We affirm that a nuclear war cannot be won and must never be fought. As nuclear use would have far-reaching consequences, we also affirm that nuclear weapons—for as long as they continue to exist—should serve defensive purposes, deter aggression, and prevent war. We believe strongly that the further spread of such weapons must be prevented.
We reaffirm the importance of addressing nuclear threats and emphasize the importance of preserving and complying with our bilateral and multilateral non-proliferation, disarmament, and arms control agreements and commitments. We remain committed to our Nuclear Non-Proliferation Treaty (NPT) obligations, including our Article VI obligation “to pursue negotiations in good faith on effective measures relating to cessation of the nuclear arms race at an early date and to nuclear disarmament, and on a treaty on general and complete disarmament under strict and effective international control.”
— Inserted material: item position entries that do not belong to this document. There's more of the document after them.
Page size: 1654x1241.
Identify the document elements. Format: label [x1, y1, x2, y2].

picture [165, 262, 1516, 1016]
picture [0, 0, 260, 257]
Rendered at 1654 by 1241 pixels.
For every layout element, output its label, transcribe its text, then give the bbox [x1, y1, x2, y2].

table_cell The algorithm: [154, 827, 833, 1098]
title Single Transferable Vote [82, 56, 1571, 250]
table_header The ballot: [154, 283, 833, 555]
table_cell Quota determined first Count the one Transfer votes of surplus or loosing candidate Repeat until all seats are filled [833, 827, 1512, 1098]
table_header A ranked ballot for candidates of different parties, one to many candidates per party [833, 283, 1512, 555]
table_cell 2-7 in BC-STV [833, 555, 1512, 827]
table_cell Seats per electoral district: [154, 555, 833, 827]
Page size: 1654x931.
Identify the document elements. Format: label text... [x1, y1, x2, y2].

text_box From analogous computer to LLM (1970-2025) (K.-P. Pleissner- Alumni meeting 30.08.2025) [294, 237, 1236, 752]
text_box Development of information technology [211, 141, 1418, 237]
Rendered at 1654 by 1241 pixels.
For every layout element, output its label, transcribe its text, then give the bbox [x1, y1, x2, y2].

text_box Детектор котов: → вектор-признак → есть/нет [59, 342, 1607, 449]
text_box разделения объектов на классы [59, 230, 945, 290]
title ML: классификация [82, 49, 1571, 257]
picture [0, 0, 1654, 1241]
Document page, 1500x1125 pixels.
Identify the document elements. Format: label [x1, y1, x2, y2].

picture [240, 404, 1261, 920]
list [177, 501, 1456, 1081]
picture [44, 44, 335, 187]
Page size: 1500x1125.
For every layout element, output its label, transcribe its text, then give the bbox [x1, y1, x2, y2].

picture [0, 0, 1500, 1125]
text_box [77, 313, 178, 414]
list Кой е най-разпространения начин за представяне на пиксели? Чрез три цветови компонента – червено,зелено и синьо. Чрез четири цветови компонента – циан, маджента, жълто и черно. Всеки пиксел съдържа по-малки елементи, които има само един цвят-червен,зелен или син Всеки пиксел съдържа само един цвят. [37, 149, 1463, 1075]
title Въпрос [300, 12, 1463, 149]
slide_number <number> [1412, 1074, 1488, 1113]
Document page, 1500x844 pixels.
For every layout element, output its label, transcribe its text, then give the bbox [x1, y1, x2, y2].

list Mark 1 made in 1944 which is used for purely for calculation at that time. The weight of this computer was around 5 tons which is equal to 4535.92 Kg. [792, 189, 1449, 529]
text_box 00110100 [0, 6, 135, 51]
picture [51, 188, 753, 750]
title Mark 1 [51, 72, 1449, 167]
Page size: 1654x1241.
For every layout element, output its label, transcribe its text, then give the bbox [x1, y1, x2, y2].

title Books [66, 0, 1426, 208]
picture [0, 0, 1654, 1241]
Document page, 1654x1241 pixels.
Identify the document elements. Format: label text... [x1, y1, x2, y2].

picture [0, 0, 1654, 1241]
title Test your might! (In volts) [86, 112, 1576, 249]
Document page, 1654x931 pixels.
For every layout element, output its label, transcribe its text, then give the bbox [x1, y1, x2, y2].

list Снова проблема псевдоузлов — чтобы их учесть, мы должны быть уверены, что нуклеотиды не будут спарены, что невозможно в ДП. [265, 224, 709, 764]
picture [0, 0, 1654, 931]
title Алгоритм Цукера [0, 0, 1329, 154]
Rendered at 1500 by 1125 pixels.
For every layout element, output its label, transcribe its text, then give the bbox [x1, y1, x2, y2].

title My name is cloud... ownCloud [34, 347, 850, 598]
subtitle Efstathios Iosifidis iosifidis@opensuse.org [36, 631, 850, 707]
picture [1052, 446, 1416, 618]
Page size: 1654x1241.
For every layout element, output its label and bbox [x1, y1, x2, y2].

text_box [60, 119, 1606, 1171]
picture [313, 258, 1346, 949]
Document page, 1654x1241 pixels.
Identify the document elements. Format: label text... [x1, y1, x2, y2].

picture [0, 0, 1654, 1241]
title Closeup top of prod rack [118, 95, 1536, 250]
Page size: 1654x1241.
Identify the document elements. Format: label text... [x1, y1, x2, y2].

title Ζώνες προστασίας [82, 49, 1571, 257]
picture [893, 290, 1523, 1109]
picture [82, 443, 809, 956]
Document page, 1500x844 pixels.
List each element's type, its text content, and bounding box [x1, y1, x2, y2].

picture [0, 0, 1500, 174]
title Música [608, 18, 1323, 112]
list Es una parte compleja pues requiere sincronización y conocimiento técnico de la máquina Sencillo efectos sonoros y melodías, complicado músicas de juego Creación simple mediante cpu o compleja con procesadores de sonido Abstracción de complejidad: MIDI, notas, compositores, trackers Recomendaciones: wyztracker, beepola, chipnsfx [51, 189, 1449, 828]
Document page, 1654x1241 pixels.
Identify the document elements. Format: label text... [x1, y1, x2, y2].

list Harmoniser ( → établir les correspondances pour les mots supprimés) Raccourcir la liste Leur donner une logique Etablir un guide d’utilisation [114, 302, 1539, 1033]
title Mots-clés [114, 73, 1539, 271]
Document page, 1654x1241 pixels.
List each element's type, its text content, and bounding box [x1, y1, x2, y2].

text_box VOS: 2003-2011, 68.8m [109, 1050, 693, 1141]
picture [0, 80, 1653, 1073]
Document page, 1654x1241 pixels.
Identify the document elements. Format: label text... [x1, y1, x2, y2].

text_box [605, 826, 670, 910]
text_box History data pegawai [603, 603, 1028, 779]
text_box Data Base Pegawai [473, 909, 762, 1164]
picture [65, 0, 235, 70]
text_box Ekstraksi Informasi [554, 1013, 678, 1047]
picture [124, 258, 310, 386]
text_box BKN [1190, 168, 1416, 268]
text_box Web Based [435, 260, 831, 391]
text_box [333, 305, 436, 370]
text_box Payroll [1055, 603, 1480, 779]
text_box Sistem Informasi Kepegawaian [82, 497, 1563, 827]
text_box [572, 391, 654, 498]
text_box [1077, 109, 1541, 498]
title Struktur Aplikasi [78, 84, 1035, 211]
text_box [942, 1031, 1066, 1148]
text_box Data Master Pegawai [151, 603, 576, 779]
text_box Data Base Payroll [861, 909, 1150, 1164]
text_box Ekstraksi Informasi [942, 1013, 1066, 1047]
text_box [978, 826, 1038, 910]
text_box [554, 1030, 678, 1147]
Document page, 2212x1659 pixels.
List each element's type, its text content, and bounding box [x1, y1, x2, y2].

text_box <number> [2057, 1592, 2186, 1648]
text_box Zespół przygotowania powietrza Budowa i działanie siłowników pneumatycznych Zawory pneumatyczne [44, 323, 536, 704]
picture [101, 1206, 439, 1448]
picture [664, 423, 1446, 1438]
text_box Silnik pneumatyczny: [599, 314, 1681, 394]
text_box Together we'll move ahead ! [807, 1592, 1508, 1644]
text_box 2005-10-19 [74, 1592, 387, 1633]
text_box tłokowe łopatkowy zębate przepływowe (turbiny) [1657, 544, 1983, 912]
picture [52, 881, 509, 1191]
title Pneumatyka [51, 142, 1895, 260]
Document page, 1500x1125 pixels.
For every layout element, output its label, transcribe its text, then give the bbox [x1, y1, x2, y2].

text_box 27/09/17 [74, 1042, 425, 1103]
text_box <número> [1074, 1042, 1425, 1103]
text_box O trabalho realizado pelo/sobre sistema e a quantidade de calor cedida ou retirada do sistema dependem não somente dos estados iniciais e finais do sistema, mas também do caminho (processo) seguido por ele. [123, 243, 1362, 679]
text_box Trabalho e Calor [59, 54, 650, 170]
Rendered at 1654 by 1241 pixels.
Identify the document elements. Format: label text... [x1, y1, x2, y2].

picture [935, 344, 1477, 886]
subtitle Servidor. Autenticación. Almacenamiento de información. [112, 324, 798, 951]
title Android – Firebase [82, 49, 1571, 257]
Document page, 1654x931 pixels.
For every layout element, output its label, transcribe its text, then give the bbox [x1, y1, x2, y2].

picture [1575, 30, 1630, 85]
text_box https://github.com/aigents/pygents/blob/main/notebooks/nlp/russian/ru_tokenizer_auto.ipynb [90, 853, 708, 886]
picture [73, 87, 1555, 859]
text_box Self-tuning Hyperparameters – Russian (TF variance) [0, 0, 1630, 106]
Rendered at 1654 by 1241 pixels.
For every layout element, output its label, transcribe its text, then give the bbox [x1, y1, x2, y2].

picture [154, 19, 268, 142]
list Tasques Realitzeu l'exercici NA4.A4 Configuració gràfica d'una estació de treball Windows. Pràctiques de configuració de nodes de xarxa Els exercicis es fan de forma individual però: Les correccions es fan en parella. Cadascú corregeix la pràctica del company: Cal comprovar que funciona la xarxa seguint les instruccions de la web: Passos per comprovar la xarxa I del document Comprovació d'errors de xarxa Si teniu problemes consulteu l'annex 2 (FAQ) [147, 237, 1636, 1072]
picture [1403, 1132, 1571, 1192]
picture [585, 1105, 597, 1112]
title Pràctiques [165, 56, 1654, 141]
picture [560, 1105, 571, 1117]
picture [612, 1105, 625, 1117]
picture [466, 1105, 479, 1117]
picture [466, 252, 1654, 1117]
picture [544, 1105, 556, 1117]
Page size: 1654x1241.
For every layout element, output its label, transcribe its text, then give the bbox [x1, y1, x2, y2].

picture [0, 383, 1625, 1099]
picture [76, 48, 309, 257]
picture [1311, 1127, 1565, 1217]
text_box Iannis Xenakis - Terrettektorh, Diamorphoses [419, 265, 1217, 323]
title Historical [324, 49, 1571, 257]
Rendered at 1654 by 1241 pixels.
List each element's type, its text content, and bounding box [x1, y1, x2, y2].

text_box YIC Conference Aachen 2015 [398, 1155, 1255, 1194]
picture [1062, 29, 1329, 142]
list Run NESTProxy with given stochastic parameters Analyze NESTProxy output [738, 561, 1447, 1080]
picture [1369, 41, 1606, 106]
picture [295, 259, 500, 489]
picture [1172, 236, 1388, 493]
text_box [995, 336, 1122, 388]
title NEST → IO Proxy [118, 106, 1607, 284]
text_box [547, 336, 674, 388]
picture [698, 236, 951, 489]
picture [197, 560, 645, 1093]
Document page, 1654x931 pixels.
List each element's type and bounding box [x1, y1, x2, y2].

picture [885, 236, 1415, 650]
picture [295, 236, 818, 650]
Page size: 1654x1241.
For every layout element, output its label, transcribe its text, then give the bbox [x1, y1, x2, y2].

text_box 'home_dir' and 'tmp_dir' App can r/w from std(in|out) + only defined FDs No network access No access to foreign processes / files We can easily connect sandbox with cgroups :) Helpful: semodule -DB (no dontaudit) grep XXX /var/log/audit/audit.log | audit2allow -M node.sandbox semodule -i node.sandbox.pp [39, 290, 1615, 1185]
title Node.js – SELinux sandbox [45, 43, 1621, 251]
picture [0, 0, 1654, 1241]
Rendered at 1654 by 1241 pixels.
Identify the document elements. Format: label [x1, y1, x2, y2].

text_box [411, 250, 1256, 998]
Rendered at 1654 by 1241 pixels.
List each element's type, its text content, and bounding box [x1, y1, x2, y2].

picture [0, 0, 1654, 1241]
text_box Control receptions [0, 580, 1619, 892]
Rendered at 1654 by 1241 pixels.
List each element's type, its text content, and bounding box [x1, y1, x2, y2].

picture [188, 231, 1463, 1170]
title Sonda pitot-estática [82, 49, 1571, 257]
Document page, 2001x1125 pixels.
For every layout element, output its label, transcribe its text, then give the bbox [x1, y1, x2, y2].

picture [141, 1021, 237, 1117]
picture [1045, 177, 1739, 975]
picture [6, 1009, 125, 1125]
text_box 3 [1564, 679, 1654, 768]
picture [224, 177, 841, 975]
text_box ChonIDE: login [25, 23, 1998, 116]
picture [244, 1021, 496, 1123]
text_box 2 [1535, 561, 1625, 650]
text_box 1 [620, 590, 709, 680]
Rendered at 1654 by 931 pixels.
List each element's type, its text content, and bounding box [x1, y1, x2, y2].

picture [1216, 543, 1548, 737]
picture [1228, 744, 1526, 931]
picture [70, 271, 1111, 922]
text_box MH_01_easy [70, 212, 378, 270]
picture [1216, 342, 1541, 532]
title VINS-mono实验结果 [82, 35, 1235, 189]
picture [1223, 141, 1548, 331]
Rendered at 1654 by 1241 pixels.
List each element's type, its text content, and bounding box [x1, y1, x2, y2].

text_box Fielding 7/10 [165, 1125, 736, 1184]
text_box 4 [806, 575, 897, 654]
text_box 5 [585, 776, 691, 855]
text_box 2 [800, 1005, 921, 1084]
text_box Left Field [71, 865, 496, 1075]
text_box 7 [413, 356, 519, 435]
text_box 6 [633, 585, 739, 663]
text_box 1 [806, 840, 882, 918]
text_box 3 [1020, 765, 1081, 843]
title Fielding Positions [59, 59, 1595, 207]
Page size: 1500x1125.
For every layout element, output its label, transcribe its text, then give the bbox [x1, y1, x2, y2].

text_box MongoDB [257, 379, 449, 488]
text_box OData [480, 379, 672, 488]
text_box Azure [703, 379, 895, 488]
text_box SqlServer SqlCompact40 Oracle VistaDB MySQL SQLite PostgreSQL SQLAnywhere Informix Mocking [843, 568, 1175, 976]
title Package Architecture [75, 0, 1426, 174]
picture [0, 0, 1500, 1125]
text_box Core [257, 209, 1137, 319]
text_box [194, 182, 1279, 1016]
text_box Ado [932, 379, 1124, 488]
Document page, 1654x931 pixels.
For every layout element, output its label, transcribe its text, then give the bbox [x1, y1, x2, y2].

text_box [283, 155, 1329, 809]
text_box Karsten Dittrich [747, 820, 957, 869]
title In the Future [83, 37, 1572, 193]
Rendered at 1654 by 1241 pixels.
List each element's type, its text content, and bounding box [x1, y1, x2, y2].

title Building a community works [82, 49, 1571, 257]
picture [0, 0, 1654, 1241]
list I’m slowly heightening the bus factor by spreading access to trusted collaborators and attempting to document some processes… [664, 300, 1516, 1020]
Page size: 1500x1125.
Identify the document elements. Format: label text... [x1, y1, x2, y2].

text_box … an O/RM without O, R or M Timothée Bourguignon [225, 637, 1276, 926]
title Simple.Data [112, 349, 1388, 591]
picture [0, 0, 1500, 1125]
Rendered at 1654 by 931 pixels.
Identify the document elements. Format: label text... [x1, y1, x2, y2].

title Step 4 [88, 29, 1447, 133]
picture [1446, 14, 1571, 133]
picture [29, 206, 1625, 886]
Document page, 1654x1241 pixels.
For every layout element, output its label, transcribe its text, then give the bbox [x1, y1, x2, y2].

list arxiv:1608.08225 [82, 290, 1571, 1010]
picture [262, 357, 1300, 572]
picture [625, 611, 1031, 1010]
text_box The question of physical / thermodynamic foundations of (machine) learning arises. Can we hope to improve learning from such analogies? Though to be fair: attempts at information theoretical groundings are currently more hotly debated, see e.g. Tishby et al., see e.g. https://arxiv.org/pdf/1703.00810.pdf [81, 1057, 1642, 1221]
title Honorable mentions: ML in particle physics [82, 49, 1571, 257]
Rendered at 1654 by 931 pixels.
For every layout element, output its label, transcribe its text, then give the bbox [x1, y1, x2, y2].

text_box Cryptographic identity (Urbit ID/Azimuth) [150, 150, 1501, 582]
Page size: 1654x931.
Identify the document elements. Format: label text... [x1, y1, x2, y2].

We each intend to maintain and further strengthen our national measures to prevent unauthorized or unintended use of nuclear weapons. We reiterate the validity of our previous statements on de-targeting, reaffirming that none of our nuclear weapons are targeted at each other or at any other State.
We underline our desire to work with all states to create a security environment more conducive to progress on disarmament with the ultimate goal of a world without nuclear weapons with undiminished security for all. We intend to continue seeking bilateral and multilateral diplomatic approaches to avoid military confrontations, strengthen stability and predictability, increase mutual understanding and confidence, and prevent an arms race that would benefit none and endanger all. We are resolved to pursue constructive dialogue with mutual respect and acknowledgment of each other’s security interests and concerns.